» GIVEN TEXT

“Age is just a number.” 

How frequently have you heard people say this, and how often do you use this phrase? A lot, right?

It might stand true in most cases, but again, there is a valid reason you celebrate birth anniversaries to mark another passing year; after all, chronological age matters.

Moreover, it acts as an identifier, a distinction that puts you into a specific generation. 

Undeniably diversity is a strength, and this becomes more valuable when the current workforce has potentially five generations simultaneously. Though the age-diverse workforce might have grandparents and grandchildren in the same workspace, pursuing this age diversity offers a formidable challenge to the recruiters. 

Multigenerational Workforce: The Meaning

A multigenerational workforce is one with employees from many generations. In addition, because the average human lifespan is growing, more people opt to work past the traditional retirement age.

» PROBLEM
Output, without any change, the part of the multigenerational workforce text from "It might stand" to "traditional retirement age.". The lines that come next are from a separate source.

» RECORDED INFORMATION
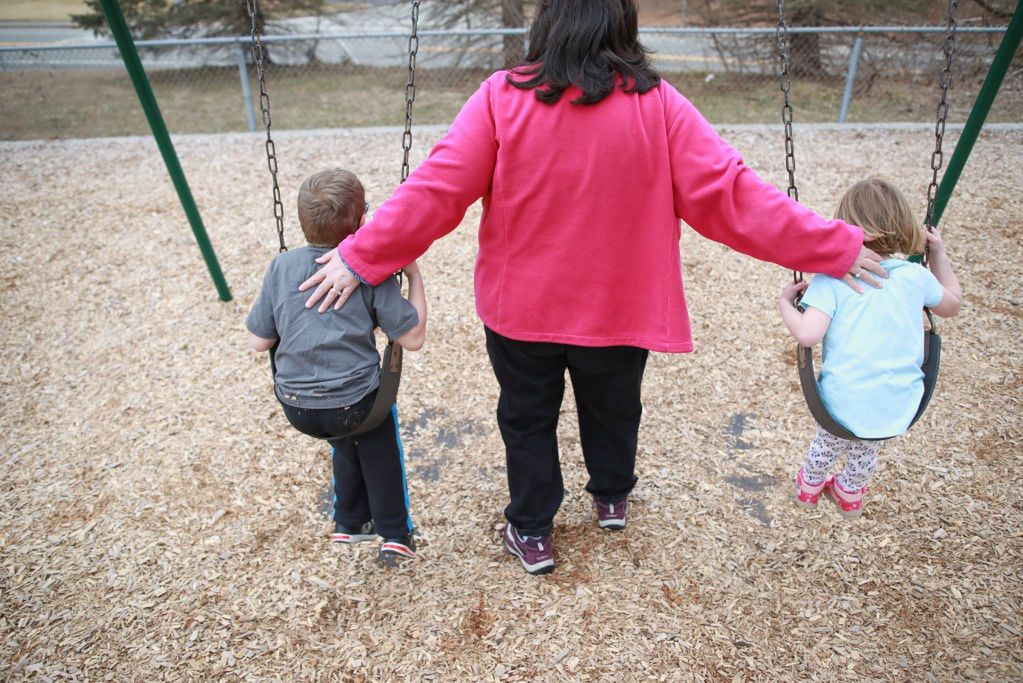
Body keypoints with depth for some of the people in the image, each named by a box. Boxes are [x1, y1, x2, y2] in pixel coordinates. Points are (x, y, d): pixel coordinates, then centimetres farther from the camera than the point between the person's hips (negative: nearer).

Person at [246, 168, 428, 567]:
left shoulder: (282, 267, -1)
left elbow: (259, 342, 4)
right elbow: (413, 338, -6)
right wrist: (414, 276, 3)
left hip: (295, 407, 4)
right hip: (354, 403, -3)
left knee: (347, 437, 35)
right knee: (377, 445, 30)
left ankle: (350, 524, 45)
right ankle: (395, 536, 30)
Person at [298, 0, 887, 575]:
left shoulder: (502, 98, -13)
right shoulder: (657, 105, -12)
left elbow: (436, 191, -16)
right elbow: (728, 193, -13)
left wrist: (361, 259, -8)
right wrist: (833, 248, -4)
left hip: (521, 309, -1)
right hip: (619, 309, 1)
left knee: (528, 419, 20)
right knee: (613, 410, 26)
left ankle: (532, 533, 36)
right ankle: (612, 499, 51)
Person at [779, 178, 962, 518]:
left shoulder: (831, 279, -14)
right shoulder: (916, 276, -1)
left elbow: (807, 334, -24)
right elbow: (952, 304, 19)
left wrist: (785, 303, -5)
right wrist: (939, 253, 26)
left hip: (845, 403, -2)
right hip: (900, 408, 3)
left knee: (829, 442, 31)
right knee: (866, 448, 33)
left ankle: (809, 486, 58)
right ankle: (851, 494, 59)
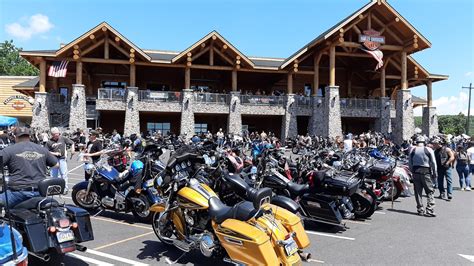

» RESULT FOR THIS EXERCISE
It might stand true in most cases, but again, there is a valid reason you celebrate birth anniversaries to mark another passing year; after all, chronological age matters.

Moreover, it acts as an identifier, a distinction that puts you into a specific generation. 

Undeniably diversity is a strength, and this becomes more valuable when the current workforce has potentially five generations simultaneously. Though the age-diverse workforce might have grandparents and grandchildren in the same workspace, pursuing this age diversity offers a formidable challenge to the recruiters. 

Multigenerational Workforce: The Meaning

A multigenerational workforce is one with employees from many generations. In addition, because the average human lifespan is growing, more people opt to work past the traditional retirement age.